Source extract ::
□ □ □ □ □

The meeting was pleasant but hardly reassuring. The man in charge was eager to know if I was still interested in the position he had described. I tried not to overstate my eagerness, but, you know, it’s hard to be cool when anxiety and eagerness approach fever-like intensity.

I returned to my office disconsolate. Nothing had changed; no progress had been made; the man in charge was no closer to making a decision then than he had been many weeks earlier. I gnashed my teeth, wishing that another job of equal promise would suddenly present itself and be offered, so I could say no to this man and feel triumphant in spurning his apparent interest in me.

But no. I was stuck, and the drudgery of my current situation became ever more apparent and dispiriting.

Summer came, and I went on vacation—back to California to spend time with my family and a handful of college friends, all of whom remarked that I looked skinny and unwell. My mother just shook her head when she looked at me, convinced that the evils of New York had gotten to me and were bent on turning my life upside down.

□ □ □ □ □

Brief 1 :: Copy the part of the job-search passage between "Summer came, and" and "life upside down.", inclusive, word for word.

Source information ::
□ □ □ □ □

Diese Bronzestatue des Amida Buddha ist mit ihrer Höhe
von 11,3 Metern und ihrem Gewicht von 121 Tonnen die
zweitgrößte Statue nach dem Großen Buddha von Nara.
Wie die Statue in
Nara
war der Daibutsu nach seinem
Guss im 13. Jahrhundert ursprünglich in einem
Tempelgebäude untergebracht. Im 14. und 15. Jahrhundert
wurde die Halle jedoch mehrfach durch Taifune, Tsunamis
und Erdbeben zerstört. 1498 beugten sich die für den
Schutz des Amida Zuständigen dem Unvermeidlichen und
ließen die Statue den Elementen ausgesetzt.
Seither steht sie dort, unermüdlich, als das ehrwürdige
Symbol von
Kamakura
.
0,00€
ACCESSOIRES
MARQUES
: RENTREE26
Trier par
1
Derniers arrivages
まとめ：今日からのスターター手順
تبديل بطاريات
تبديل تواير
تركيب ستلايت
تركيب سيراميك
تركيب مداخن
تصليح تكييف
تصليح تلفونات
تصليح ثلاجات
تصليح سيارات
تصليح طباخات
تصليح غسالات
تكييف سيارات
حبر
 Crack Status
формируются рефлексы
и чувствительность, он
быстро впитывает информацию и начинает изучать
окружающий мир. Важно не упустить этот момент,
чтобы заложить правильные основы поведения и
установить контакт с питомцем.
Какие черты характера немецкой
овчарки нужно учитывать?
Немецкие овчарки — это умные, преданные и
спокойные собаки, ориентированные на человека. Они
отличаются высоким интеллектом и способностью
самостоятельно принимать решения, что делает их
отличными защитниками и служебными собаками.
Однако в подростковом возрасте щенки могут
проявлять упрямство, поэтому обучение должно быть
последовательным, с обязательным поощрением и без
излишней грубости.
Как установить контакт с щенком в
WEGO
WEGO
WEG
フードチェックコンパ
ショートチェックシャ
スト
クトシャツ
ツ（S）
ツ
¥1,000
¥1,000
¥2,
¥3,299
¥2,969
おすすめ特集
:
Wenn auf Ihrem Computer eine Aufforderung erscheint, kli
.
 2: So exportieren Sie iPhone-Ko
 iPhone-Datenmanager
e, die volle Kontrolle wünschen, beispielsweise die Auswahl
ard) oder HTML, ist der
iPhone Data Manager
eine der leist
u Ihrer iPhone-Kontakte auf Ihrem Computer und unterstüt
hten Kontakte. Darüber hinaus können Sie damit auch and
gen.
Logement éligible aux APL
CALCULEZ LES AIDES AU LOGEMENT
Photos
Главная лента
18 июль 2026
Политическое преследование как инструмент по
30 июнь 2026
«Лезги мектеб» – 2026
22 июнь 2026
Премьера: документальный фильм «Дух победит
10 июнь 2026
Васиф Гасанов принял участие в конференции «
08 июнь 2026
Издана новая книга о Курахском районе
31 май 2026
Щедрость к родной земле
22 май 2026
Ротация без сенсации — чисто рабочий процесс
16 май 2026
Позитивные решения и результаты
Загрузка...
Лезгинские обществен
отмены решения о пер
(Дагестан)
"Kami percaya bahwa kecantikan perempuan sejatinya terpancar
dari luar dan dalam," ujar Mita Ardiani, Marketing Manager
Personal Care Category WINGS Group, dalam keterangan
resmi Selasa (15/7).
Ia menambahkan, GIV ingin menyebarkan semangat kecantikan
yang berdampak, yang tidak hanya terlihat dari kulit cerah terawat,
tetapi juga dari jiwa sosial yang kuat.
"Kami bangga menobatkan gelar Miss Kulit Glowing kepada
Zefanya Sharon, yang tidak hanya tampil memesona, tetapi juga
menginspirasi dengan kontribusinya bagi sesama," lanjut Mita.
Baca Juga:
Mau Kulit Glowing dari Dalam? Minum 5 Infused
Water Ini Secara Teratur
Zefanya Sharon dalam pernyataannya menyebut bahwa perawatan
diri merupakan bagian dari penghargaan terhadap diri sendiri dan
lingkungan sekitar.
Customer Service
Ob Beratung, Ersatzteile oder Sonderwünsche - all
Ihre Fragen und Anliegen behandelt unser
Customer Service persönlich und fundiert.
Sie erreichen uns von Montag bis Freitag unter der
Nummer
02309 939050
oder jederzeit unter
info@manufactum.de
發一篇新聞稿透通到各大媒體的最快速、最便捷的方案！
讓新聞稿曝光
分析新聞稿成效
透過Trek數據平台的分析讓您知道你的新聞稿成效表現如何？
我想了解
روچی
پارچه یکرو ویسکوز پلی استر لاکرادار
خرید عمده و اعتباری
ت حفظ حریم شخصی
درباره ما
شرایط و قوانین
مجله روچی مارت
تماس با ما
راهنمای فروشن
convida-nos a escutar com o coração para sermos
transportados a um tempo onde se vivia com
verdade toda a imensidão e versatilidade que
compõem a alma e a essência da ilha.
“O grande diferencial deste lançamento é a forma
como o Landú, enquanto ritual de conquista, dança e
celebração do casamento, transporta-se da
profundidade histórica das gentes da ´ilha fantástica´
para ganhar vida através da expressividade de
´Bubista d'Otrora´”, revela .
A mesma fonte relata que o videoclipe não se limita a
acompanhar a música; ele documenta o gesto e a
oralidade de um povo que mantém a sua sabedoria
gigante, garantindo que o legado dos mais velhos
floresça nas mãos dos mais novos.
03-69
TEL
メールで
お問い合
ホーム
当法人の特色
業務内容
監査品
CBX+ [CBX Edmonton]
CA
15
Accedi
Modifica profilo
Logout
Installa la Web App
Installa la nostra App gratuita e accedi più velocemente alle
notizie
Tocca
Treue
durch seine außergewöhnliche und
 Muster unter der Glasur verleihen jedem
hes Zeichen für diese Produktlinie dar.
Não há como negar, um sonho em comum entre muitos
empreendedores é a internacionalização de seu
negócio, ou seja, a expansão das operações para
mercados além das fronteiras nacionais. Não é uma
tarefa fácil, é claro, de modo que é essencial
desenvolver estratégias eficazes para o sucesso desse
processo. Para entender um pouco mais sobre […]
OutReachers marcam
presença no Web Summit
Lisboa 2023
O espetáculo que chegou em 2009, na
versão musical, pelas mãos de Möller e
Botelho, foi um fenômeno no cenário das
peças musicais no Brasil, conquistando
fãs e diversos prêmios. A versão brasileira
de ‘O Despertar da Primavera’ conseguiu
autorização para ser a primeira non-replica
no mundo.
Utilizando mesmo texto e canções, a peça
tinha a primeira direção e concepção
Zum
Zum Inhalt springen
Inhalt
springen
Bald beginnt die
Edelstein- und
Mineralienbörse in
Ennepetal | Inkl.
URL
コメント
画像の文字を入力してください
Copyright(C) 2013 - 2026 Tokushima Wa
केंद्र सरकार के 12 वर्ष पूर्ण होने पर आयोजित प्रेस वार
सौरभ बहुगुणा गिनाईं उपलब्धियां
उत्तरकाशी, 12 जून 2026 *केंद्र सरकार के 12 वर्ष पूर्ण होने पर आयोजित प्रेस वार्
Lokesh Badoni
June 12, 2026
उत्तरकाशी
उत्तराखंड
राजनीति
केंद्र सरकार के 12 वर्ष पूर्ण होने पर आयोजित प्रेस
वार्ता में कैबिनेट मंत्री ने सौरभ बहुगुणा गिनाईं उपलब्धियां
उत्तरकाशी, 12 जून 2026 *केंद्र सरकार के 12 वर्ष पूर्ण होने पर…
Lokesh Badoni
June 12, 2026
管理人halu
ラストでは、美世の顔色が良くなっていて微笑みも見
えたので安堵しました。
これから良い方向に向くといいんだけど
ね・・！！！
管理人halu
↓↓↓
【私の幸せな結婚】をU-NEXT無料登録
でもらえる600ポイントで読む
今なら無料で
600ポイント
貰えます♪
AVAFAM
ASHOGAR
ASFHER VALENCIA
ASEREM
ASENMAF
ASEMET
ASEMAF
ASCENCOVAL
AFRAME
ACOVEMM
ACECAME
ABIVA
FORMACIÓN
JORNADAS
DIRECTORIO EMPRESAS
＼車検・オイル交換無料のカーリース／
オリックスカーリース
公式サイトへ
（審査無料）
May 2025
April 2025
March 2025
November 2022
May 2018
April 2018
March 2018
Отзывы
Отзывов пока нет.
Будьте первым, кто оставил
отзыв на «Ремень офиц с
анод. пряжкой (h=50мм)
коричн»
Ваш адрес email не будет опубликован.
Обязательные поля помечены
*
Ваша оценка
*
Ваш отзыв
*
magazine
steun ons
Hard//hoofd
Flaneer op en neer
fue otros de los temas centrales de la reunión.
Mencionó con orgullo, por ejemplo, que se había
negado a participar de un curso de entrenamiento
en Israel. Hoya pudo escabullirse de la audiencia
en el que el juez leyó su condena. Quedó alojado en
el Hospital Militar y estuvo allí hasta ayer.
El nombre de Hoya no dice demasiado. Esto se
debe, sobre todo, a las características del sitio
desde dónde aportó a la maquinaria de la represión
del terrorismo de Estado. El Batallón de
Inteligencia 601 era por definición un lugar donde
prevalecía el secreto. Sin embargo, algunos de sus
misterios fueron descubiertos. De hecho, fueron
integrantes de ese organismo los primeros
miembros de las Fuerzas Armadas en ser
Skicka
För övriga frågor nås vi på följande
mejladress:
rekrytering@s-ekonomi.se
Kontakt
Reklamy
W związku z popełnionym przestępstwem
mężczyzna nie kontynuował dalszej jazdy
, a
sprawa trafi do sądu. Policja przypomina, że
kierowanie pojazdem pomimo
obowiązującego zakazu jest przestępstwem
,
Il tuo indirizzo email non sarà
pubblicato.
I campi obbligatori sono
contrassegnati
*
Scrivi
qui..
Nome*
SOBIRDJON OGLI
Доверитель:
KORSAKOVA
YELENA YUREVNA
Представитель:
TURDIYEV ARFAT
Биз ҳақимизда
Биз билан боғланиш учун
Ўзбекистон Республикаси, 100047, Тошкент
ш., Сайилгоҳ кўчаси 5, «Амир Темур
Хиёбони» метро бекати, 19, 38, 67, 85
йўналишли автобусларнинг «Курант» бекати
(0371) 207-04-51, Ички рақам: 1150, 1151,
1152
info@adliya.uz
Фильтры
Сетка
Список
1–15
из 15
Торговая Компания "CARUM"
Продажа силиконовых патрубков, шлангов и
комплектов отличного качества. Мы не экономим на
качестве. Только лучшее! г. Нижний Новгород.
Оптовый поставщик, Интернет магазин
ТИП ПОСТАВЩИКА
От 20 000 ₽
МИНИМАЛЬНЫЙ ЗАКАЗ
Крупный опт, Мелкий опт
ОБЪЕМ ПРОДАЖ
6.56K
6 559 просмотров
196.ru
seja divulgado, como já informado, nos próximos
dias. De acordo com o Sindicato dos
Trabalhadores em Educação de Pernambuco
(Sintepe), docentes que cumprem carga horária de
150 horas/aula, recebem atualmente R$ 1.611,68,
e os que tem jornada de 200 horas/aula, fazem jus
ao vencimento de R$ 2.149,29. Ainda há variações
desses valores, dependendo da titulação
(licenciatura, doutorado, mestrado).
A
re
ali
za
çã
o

□ □ □ □ □

Brief 2 :: Repeat the records word for word, from their first line through the line containing "تركيب مداخن", both ends included.

Reply 1 ::
Summer came, and I went on vacation—back to California to spend time with my family and a handful of college friends, all of whom remarked that I looked skinny and unwell. My mother just shook her head when she looked at me, convinced that the evils of New York had gotten to me and were bent on turning my life upside down.

Reply 2 ::
Diese Bronzestatue des Amida Buddha ist mit ihrer Höhe
von 11,3 Metern und ihrem Gewicht von 121 Tonnen die
zweitgrößte Statue nach dem Großen Buddha von Nara.
Wie die Statue in
Nara
war der Daibutsu nach seinem
Guss im 13. Jahrhundert ursprünglich in einem
Tempelgebäude untergebracht. Im 14. und 15. Jahrhundert
wurde die Halle jedoch mehrfach durch Taifune, Tsunamis
und Erdbeben zerstört. 1498 beugten sich die für den
Schutz des Amida Zuständigen dem Unvermeidlichen und
ließen die Statue den Elementen ausgesetzt.
Seither steht sie dort, unermüdlich, als das ehrwürdige
Symbol von
Kamakura
.
0,00€
ACCESSOIRES
MARQUES
: RENTREE26
Trier par
1
Derniers arrivages
まとめ：今日からのスターター手順
تبديل بطاريات
تبديل تواير
تركيب ستلايت
تركيب سيراميك
تركيب مداخن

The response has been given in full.